Every record shown here needs to be repeated exactly.

[[ Exercise input, beginning ]]

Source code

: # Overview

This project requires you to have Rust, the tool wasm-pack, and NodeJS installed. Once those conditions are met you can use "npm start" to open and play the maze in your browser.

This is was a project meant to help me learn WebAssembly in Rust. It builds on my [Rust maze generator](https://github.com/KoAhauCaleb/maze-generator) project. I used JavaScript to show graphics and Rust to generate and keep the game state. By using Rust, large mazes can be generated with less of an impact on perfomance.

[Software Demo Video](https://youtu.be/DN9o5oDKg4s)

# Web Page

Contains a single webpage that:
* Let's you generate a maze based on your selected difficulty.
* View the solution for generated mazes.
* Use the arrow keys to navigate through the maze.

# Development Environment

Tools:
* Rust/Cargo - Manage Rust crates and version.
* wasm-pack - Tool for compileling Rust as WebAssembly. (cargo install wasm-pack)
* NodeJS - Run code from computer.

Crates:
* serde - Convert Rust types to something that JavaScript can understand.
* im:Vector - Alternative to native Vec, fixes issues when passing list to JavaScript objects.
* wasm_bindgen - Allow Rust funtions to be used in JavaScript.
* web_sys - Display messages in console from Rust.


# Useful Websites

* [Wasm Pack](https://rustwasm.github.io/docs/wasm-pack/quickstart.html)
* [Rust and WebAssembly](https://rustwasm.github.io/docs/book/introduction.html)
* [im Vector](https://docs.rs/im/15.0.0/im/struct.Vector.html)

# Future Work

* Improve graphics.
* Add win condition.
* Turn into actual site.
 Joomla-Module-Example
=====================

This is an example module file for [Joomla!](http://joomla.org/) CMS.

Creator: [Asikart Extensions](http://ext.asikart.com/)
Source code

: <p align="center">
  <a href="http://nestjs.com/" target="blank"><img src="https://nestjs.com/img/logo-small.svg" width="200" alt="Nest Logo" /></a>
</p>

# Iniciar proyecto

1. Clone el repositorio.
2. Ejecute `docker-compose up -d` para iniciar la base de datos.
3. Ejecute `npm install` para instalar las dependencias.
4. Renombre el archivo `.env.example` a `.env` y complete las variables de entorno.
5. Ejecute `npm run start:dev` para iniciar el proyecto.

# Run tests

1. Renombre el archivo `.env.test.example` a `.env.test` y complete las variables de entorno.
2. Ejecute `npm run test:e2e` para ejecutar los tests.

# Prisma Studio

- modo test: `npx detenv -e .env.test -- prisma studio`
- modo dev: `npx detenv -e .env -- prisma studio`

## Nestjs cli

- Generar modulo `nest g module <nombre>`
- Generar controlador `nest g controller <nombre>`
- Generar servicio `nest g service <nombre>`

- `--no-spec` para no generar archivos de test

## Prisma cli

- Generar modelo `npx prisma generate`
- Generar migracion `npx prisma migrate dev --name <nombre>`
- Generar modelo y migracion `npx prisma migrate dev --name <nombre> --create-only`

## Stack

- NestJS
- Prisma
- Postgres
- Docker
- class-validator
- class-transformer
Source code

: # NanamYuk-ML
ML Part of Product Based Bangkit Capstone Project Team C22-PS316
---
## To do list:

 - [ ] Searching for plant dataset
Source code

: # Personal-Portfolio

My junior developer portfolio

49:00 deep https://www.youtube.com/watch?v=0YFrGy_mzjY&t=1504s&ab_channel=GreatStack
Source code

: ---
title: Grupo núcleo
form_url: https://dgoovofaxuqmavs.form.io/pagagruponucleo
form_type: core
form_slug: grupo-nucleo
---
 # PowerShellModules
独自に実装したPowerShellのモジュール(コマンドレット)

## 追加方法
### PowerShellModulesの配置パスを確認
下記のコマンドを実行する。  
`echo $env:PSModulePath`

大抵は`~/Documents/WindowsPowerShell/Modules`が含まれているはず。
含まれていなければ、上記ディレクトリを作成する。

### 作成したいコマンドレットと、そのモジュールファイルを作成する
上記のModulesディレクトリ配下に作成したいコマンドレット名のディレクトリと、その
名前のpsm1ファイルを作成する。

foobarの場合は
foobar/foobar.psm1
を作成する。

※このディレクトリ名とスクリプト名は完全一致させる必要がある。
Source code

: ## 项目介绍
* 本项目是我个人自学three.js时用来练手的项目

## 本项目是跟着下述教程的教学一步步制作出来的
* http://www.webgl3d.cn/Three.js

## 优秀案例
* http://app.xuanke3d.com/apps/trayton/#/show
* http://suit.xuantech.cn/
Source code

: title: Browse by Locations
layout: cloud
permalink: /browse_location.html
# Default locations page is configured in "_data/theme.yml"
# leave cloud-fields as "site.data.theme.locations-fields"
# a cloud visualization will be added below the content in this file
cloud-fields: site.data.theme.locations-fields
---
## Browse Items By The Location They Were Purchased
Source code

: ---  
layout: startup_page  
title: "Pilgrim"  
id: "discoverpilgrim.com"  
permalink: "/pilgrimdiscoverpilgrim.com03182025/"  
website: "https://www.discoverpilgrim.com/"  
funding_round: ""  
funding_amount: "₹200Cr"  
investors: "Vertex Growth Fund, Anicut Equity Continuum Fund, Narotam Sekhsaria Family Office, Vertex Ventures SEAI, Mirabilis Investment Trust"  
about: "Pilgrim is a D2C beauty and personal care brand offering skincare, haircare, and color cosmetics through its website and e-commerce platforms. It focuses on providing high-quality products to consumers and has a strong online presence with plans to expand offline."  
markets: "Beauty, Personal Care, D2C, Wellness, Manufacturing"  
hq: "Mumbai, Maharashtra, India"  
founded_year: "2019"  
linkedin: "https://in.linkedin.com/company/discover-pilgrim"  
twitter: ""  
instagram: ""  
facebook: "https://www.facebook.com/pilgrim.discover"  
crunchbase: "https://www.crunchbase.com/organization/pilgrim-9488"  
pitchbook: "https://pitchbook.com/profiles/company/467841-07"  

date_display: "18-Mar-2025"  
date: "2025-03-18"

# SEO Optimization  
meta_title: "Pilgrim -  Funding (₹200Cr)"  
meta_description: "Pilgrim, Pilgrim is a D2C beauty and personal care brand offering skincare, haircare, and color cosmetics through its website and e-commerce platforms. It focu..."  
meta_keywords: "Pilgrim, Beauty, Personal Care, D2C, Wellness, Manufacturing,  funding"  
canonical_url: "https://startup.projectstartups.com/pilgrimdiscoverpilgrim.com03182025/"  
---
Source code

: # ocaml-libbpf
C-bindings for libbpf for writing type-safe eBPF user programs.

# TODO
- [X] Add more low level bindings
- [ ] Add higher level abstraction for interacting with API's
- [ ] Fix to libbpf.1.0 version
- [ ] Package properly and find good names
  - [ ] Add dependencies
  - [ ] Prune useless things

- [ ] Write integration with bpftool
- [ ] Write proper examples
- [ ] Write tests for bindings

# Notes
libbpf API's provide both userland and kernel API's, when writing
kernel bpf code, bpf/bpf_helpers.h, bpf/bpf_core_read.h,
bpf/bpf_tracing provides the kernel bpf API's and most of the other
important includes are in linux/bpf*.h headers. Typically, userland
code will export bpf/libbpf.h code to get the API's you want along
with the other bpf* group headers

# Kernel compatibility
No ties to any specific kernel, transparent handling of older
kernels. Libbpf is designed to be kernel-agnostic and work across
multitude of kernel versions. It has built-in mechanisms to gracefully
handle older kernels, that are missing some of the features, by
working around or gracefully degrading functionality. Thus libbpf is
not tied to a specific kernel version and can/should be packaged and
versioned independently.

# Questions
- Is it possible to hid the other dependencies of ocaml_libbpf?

[[ Exercise input, end ]]

## Solved exercise
Source code

: # Overview

This project requires you to have Rust, the tool wasm-pack, and NodeJS installed. Once those conditions are met you can use "npm start" to open and play the maze in your browser.

This is was a project meant to help me learn WebAssembly in Rust. It builds on my [Rust maze generator](https://github.com/KoAhauCaleb/maze-generator) project. I used JavaScript to show graphics and Rust to generate and keep the game state. By using Rust, large mazes can be generated with less of an impact on perfomance.

[Software Demo Video](https://youtu.be/DN9o5oDKg4s)

# Web Page

Contains a single webpage that:
* Let's you generate a maze based on your selected difficulty.
* View the solution for generated mazes.
* Use the arrow keys to navigate through the maze.

# Development Environment

Tools:
* Rust/Cargo - Manage Rust crates and version.
* wasm-pack - Tool for compileling Rust as WebAssembly. (cargo install wasm-pack)
* NodeJS - Run code from computer.

Crates:
* serde - Convert Rust types to something that JavaScript can understand.
* im:Vector - Alternative to native Vec, fixes issues when passing list to JavaScript objects.
* wasm_bindgen - Allow Rust funtions to be used in JavaScript.
* web_sys - Display messages in console from Rust.


# Useful Websites

* [Wasm Pack](https://rustwasm.github.io/docs/wasm-pack/quickstart.html)
* [Rust and WebAssembly](https://rustwasm.github.io/docs/book/introduction.html)
* [im Vector](https://docs.rs/im/15.0.0/im/struct.Vector.html)

# Future Work

* Improve graphics.
* Add win condition.
* Turn into actual site.
 Joomla-Module-Example
=====================

This is an example module file for [Joomla!](http://joomla.org/) CMS.

Creator: [Asikart Extensions](http://ext.asikart.com/)
Source code

: <p align="center">
  <a href="http://nestjs.com/" target="blank"><img src="https://nestjs.com/img/logo-small.svg" width="200" alt="Nest Logo" /></a>
</p>

# Iniciar proyecto

1. Clone el repositorio.
2. Ejecute `docker-compose up -d` para iniciar la base de datos.
3. Ejecute `npm install` para instalar las dependencias.
4. Renombre el archivo `.env.example` a `.env` y complete las variables de entorno.
5. Ejecute `npm run start:dev` para iniciar el proyecto.

# Run tests

1. Renombre el archivo `.env.test.example` a `.env.test` y complete las variables de entorno.
2. Ejecute `npm run test:e2e` para ejecutar los tests.

# Prisma Studio

- modo test: `npx detenv -e .env.test -- prisma studio`
- modo dev: `npx detenv -e .env -- prisma studio`

## Nestjs cli

- Generar modulo `nest g module <nombre>`
- Generar controlador `nest g controller <nombre>`
- Generar servicio `nest g service <nombre>`

- `--no-spec` para no generar archivos de test

## Prisma cli

- Generar modelo `npx prisma generate`
- Generar migracion `npx prisma migrate dev --name <nombre>`
- Generar modelo y migracion `npx prisma migrate dev --name <nombre> --create-only`

## Stack

- NestJS
- Prisma
- Postgres
- Docker
- class-validator
- class-transformer
Source code

: # NanamYuk-ML
ML Part of Product Based Bangkit Capstone Project Team C22-PS316
---
## To do list:

 - [ ] Searching for plant dataset
Source code

: # Personal-Portfolio

My junior developer portfolio

49:00 deep https://www.youtube.com/watch?v=0YFrGy_mzjY&t=1504s&ab_channel=GreatStack
Source code

: ---
title: Grupo núcleo
form_url: https://dgoovofaxuqmavs.form.io/pagagruponucleo
form_type: core
form_slug: grupo-nucleo
---
 # PowerShellModules
独自に実装したPowerShellのモジュール(コマンドレット)

## 追加方法
### PowerShellModulesの配置パスを確認
下記のコマンドを実行する。  
`echo $env:PSModulePath`

大抵は`~/Documents/WindowsPowerShell/Modules`が含まれているはず。
含まれていなければ、上記ディレクトリを作成する。

### 作成したいコマンドレットと、そのモジュールファイルを作成する
上記のModulesディレクトリ配下に作成したいコマンドレット名のディレクトリと、その
名前のpsm1ファイルを作成する。

foobarの場合は
foobar/foobar.psm1
を作成する。

※このディレクトリ名とスクリプト名は完全一致させる必要がある。
Source code

: ## 项目介绍
* 本项目是我个人自学three.js时用来练手的项目

## 本项目是跟着下述教程的教学一步步制作出来的
* http://www.webgl3d.cn/Three.js

## 优秀案例
* http://app.xuanke3d.com/apps/trayton/#/show
* http://suit.xuantech.cn/
Source code

: title: Browse by Locations
layout: cloud
permalink: /browse_location.html
# Default locations page is configured in "_data/theme.yml"
# leave cloud-fields as "site.data.theme.locations-fields"
# a cloud visualization will be added below the content in this file
cloud-fields: site.data.theme.locations-fields
---
## Browse Items By The Location They Were Purchased
Source code

: ---  
layout: startup_page  
title: "Pilgrim"  
id: "discoverpilgrim.com"  
permalink: "/pilgrimdiscoverpilgrim.com03182025/"  
website: "https://www.discoverpilgrim.com/"  
funding_round: ""  
funding_amount: "₹200Cr"  
investors: "Vertex Growth Fund, Anicut Equity Continuum Fund, Narotam Sekhsaria Family Office, Vertex Ventures SEAI, Mirabilis Investment Trust"  
about: "Pilgrim is a D2C beauty and personal care brand offering skincare, haircare, and color cosmetics through its website and e-commerce platforms. It focuses on providing high-quality products to consumers and has a strong online presence with plans to expand offline."  
markets: "Beauty, Personal Care, D2C, Wellness, Manufacturing"  
hq: "Mumbai, Maharashtra, India"  
founded_year: "2019"  
linkedin: "https://in.linkedin.com/company/discover-pilgrim"  
twitter: ""  
instagram: ""  
facebook: "https://www.facebook.com/pilgrim.discover"  
crunchbase: "https://www.crunchbase.com/organization/pilgrim-9488"  
pitchbook: "https://pitchbook.com/profiles/company/467841-07"  

date_display: "18-Mar-2025"  
date: "2025-03-18"

# SEO Optimization  
meta_title: "Pilgrim -  Funding (₹200Cr)"  
meta_description: "Pilgrim, Pilgrim is a D2C beauty and personal care brand offering skincare, haircare, and color cosmetics through its website and e-commerce platforms. It focu..."  
meta_keywords: "Pilgrim, Beauty, Personal Care, D2C, Wellness, Manufacturing,  funding"  
canonical_url: "https://startup.projectstartups.com/pilgrimdiscoverpilgrim.com03182025/"  
---
Source code

: # ocaml-libbpf
C-bindings for libbpf for writing type-safe eBPF user programs.

# TODO
- [X] Add more low level bindings
- [ ] Add higher level abstraction for interacting with API's
- [ ] Fix to libbpf.1.0 version
- [ ] Package properly and find good names
  - [ ] Add dependencies
  - [ ] Prune useless things

- [ ] Write integration with bpftool
- [ ] Write proper examples
- [ ] Write tests for bindings

# Notes
libbpf API's provide both userland and kernel API's, when writing
kernel bpf code, bpf/bpf_helpers.h, bpf/bpf_core_read.h,
bpf/bpf_tracing provides the kernel bpf API's and most of the other
important includes are in linux/bpf*.h headers. Typically, userland
code will export bpf/libbpf.h code to get the API's you want along
with the other bpf* group headers

# Kernel compatibility
No ties to any specific kernel, transparent handling of older
kernels. Libbpf is designed to be kernel-agnostic and work across
multitude of kernel versions. It has built-in mechanisms to gracefully
handle older kernels, that are missing some of the features, by
working around or gracefully degrading functionality. Thus libbpf is
not tied to a specific kernel version and can/should be packaged and
versioned independently.

# Questions
- Is it possible to hid the other dependencies of ocaml_libbpf?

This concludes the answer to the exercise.